I mean we generally spent a good part of our 20s and 30s criticizing our parents' generation and their Naksa blues, after of course we heard from our grandparents about their Nakba blues and all the in-betweens. For one, they had their dreams and political affiliations, some small wins here and there. But now as I am approaching my 50’s, what have we done for Palestine? What have we done to Jordan? To Lebanon, Syria? Have we really at least solved women's rights issues? Have we contributed economically to alleviating poverty? Have we made long-lasting changes in any of our communities? Something we can be proud of as a generation?
The Global South
I can’t begin to describe how images from demonstrations around the world have made me feel connected in my grief and my anguish. The videos of support from different people were both heartwarming and gave validation when -unfortunately was needed-.
Though solidarity from Western societies counted, it manifested how far nation-states in the West were from a big part of their communities. As the days passed, more and more distinct communities from everywhere made sure to call the genocide and atrocities what they were.

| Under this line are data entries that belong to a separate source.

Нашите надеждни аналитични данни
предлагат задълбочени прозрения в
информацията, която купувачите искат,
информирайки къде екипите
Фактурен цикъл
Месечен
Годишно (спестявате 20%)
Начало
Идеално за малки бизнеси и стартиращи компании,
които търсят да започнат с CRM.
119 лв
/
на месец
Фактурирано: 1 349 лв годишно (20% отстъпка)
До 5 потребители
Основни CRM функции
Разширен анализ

- Jewish people screamed “Not in our name” and “Never again is NOW”
- The indigenous people of what is now the US, Canada, and Australia who chanted, dressed, sang, and danced their solidarity in the streets.
- Black communities in the US chanting “Palestinian Lives Matter” and “All lives matter”.
The learning everyone is doing along the way is phenomenal. Especially the Diaspora itself in large numbers. Be it Palestinian History, Indigenous history, Global Capitalism, Boycott, Blackwater and it goes on.
Every day, I feel the collective love from strangers brought together by the humanity of the Palestinian cause and the steadfastness of the people of Gaza.
With this solidarity comes a lesson, that our struggle is not the only victim of a global system built on competition for hegemony above everything else.
Whether the truce holds permanently or not; the savage occupation entity in Palestine will continue its atrocities as it has done for a over century.
In my attempt to draw a clearer path for myself moving forward, I decided once again to commit myself to a pledge. This time, it’s going to have varying degrees of hardship. So for some reason, I decided to communicate it through three pyramids.
Each pyramid is centered around a type of support that I thought I needed to do to free myself FROM systems that limit my freedom and oppress me.
The diagram I made includes the three pyramids. In each, the level of hardship increases as you go to the top.
I share it with you as a form of commitment from myself to the cause.
This is very personal. What's hard for me could be easier for you and vice versa. A very personal journey and we can’t shame each other into it nor be told aggressively what needs to be done, and when that can be done.
As many now have realized and said: Gaza’s attempt at freedom, has caused all of us to want to be free too. And as with Gaza, freedom has a price and it's never given for free.
Let’s learn with and from each other. Each may draw their path to freedom.
I wish you a deliberate path to a more content-free living.